Detail of an interleaved page, containing Ponet’s annotations in English, Add MS 89067, f. 5r
Referring to the sacking under Mary of clerics who had legally married under Edward, Ponet wrote, with some sarcasm, ‘Now Mr Doctor ye must make some foul shift for your clients which be put in the possession of such men’s benefices as be deprived without a cause if your sayings be true...’.
Detail of an interleaved page, containing Ponet’s annotations in English, Add MS 89067, f. 5r
Ponet predicted that unrest would follow these changes, with attacks made both against priests’ replacements and those responsible, not least because of perceived foreign influence through Mary’s marriage to Philip II: ‘...if now you and your Spanions help not at a pinch, all such new beneficed shavelings [i.e. inexperienced young men] shall be thought to live in open extortion and wrongfully to withhold other men’s goods, for the which great damage is like to ensue not only to them but also to all such as have put out the one without a cause.’
Page of text, underlined and containing Ponet’s annotations in English and Latin, Add MS 89067, f. 46r
Ponet evidently saw the hand of his old adversary Gardiner at work in Martin’s Traictise.
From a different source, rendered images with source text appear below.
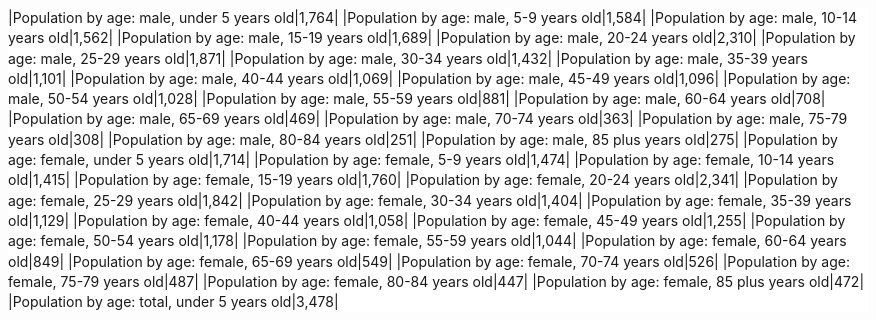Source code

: |Population by age: male, under 5 years old|1,764|
|Population by age: male, 5-9 years old|1,584|
|Population by age: male, 10-14 years old|1,562|
|Population by age: male, 15-19 years old|1,689|
|Population by age: male, 20-24 years old|2,310|
|Population by age: male, 25-29 years old|1,871|
|Population by age: male, 30-34 years old|1,432|
|Population by age: male, 35-39 years old|1,101|
|Population by age: male, 40-44 years old|1,069|
|Population by age: male, 45-49 years old|1,096|
|Population by age: male, 50-54 years old|1,028|
|Population by age: male, 55-59 years old|881|
|Population by age: male, 60-64 years old|708|
|Population by age: male, 65-69 years old|469|
|Population by age: male, 70-74 years old|363|
|Population by age: male, 75-79 years old|308|
|Population by age: male, 80-84 years old|251|
|Population by age: male, 85 plus years old|275|
|Population by age: female, under 5 years old|1,714|
|Population by age: female, 5-9 years old|1,474|
|Population by age: female, 10-14 years old|1,415|
|Population by age: female, 15-19 years old|1,760|
|Population by age: female, 20-24 years old|2,341|
|Population by age: female, 25-29 years old|1,842|
|Population by age: female, 30-34 years old|1,404|
|Population by age: female, 35-39 years old|1,129|
|Population by age: female, 40-44 years old|1,058|
|Population by age: female, 45-49 years old|1,255|
|Population by age: female, 50-54 years old|1,178|
|Population by age: female, 55-59 years old|1,044|
|Population by age: female, 60-64 years old|849|
|Population by age: female, 65-69 years old|549|
|Population by age: female, 70-74 years old|526|
|Population by age: female, 75-79 years old|487|
|Population by age: female, 80-84 years old|447|
|Population by age: female, 85 plus years old|472|
|Population by age: total, under 5 years old|3,478|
His notes in Add MS 89067 formed the basis of his response, published in 1556, An Apologie fully answeringe by Scriptures and aunceant Doctors, a blasphemose Book gathered by D. Steph. Gardiner...and other Papists...as by ther books appeareth and of late set furth under the name of T. Martin Doctor of the Civile lawes...against the godly mariadge of priests. Yet this new acquisition contains many other annotations by Ponet that were never printed and remain to be studied in detail. It thus offers fresh insights into a disputatious and very personal exchange during a febrile period in England’s religious history.